OCP & lemmatisation?

Katja Lenz (Katja.Lenz@Uni-Koeln.DE)
Tue, 16 Jul 1996 17:19:50 +0200 (MST)

Dear `Corpora'-subscribers,

I'm a postgrad student - not too computer literate (so try and keep it
simple, please) but at least interested. I have a problem using Micro-OCP
and I would like to know whether there's maybe a newer version of it available
(I think mine is from 1988) or if you can help me with my problem (or
know someone who might...).

For my PhD-thesis I'm currently analysing Scottish drama texts and trying
to find out about their usees of Scots dialect(s) (forms and functions).
I would like to be able to make meaningful statements about the density of
Scots vocabulary in the individual texts, but I can only do so (I think)
if I can lemmatise the texts, so the concordance will not count spelling
variations between Scots and English as individual words (same goes for
inflexional forms which I would like to group under one headword rather
than having them count as separate types).

My version of OCP allows only a limited number of such headwords to be
defined in the commands file.

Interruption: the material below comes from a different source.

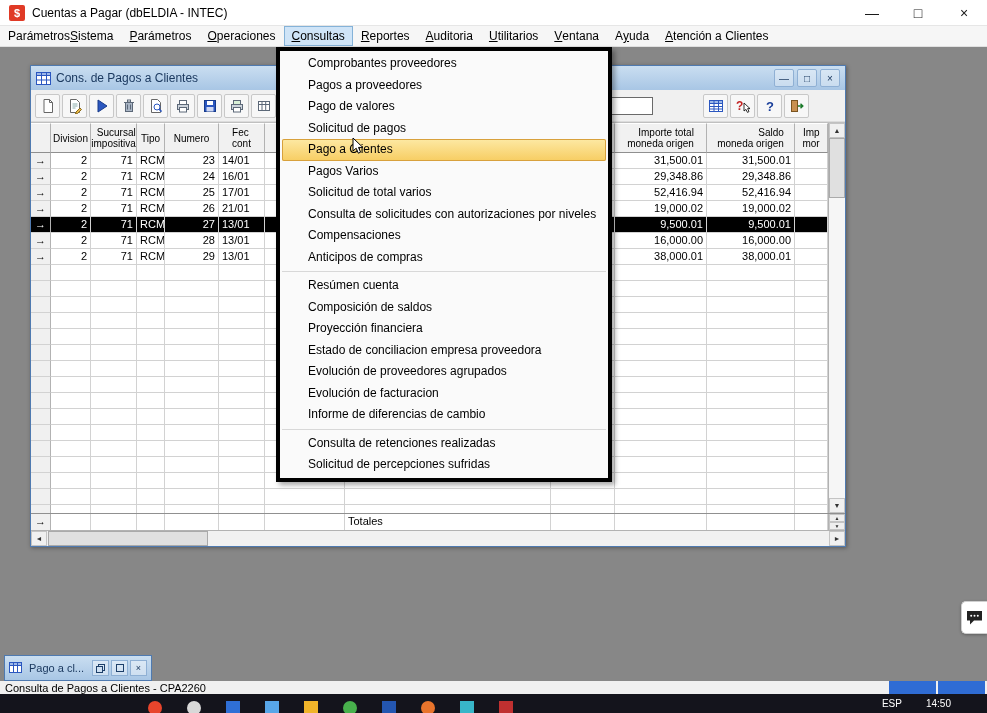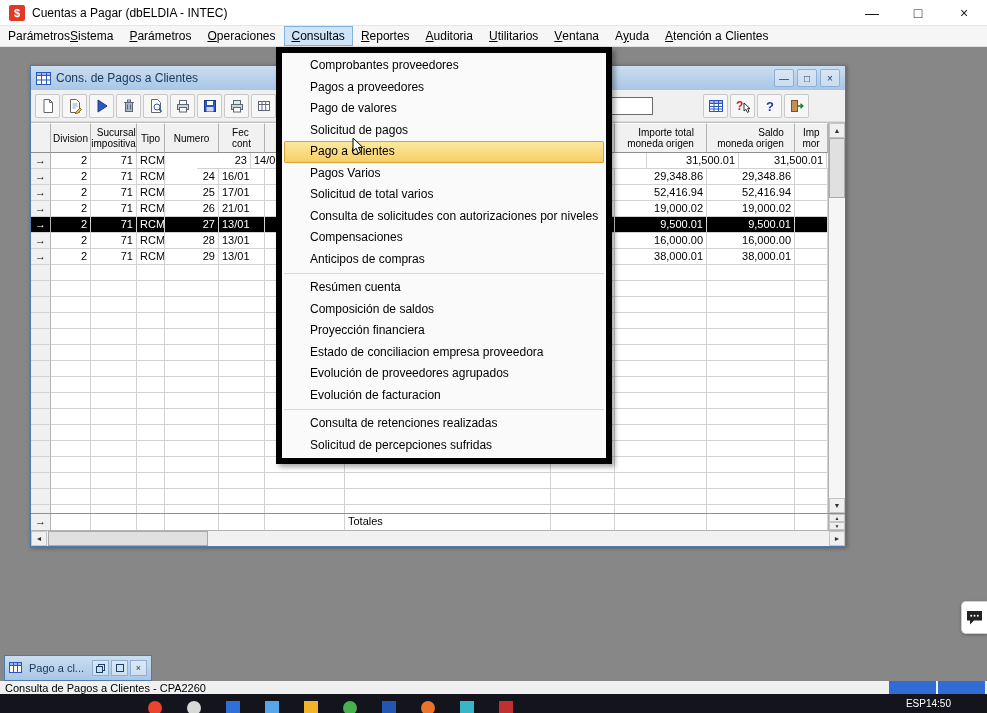"Comprobantes proveedores" .dropdown { border: 6px solid #000000 -> 4px solid #000000 }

The manual says: up to three hundred. For
the text I'm trying to analyse just now I have about four hundred - and
there are bound to be more in some of the other texts... What can I do? I
would like to stick with OCP (not least because I'm lazy and wouldn't
like to have to change software and textformat again).

I have checked the WWW and found LEXA. But that's too expensive for me,
and I'm also not quite sure whether it can do both (lemmatisation and
concordancing). I certainly don't want to deal with two enemies at the
same time...

Can you help at all? Thank you for a reply,

Best wishes,

Katja Lenz